= Cañao =

Local Philippine festival

Cañao or Kanyaw is a festival or a ceremony of the indigenous mountain people of Northern Luzon in the Philippines. It is a socio-religious ritual where chickens, pigs and/or carabaos are butchered as a sacrifice and feasted on.
This is usually a thanksgiving to their god Kabunyan.

These indigenous mountain people believe in the existence of supernatural beings that they call Anito which have power over man. With the use of prayers and material offerings in the ritual, the people believes to win the favors of these spirits.
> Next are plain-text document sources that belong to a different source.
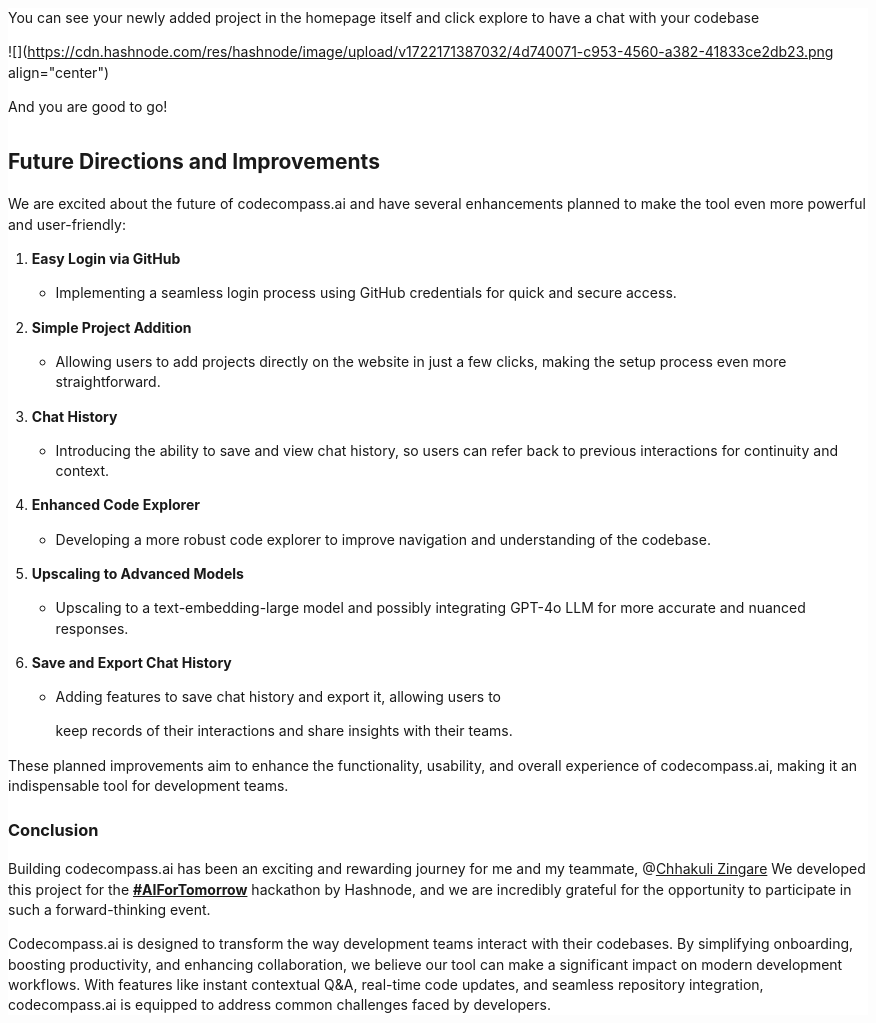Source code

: You can see your newly added project in the homepage itself and click explore to have a chat with your codebase

![](https://cdn.hashnode.com/res/hashnode/image/upload/v1722171387032/4d740071-c953-4560-a382-41833ce2db23.png align="center")

And you are good to go!

## Future Directions and Improvements

We are excited about the future of codecompass.ai and have several enhancements planned to make the tool even more powerful and user-friendly:

1. **Easy Login via GitHub**
    
    * Implementing a seamless login process using GitHub credentials for quick and secure access.
        
2. **Simple Project Addition**
    
    * Allowing users to add projects directly on the website in just a few clicks, making the setup process even more straightforward.
        
3. **Chat History**
    
    * Introducing the ability to save and view chat history, so users can refer back to previous interactions for continuity and context.
        
4. **Enhanced Code Explorer**
    
    * Developing a more robust code explorer to improve navigation and understanding of the codebase.
        
5. **Upscaling to Advanced Models**
    
    * Upscaling to a text-embedding-large model and possibly integrating GPT-4o LLM for more accurate and nuanced responses.
        
6. **Save and Export Chat History**
    
    * Adding features to save chat history and export it, allowing users to
        
        keep records of their interactions and share insights with their teams.
        

These planned improvements aim to enhance the functionality, usability, and overall experience of codecompass.ai, making it an indispensable tool for development teams.

### Conclusion

Building codecompass.ai has been an exciting and rewarding journey for me and my teammate, @[Chhakuli Zingare](@chhakuli) We developed this project for the [**#AIForTomorrow**](https://hashnode.com/n/aifortomorrow) [](https://hashnode.com/n/aifortomorrow)hackathon by [](https://hashnode.com/n/aifortomorrow)Hashnode, and we are incredibly grateful for the opportunity to participate in such a forward-thinking event.

Codecompass.ai is designed to transform the way development teams interact with their codebases. By simplifying onboarding, boosting productivity, and enhancing collaboration, we believe our tool can make a significant impact on modern development workflows. With features like instant contextual Q&A, real-time code updates, and seamless repository integration, codecompass.ai is equipped to address common challenges faced by developers.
The festival was an ancient tradition celebrated long before Spain reached the Philippines. Today, Igorots and Filipino of Igorot ancestry a still practice this traditional feast wherever they are.

Grand Cañao is celebrated by the Igorot people of the Cordilleras yearly.

==Practice==

There are different kinds of rituals of Cañao. Such rituals are: for illness, good harvest and for progress. It is a festival, a liturgy and offering where animals are offered in thanksgiving. In marriages, healing, birth, burial and voyage, a prayer is offered.

Dancing during the ritual is also a practice. A two-person (a man and a woman) dance in a circular steps by hopping and skipping in a tempo of the sticks and gongs. A group dance is performed in two lines with the men and women separated and from opposite direction moving towards each other forming a circle. Women dances in the inner circle while the men dances on the outer circle moving on opposite direction.

Tapuy (rice wine) is served during the feast aside from the meal.

Cañao is not complete without animal sacrifices. Goats, chickens, carabaos and pigs were commonly used. Large animals were killed, then chopped to pieces, boiled in water with little spice, called watwat, which commonly pigs were used. Chickens were cooked pinikpikan.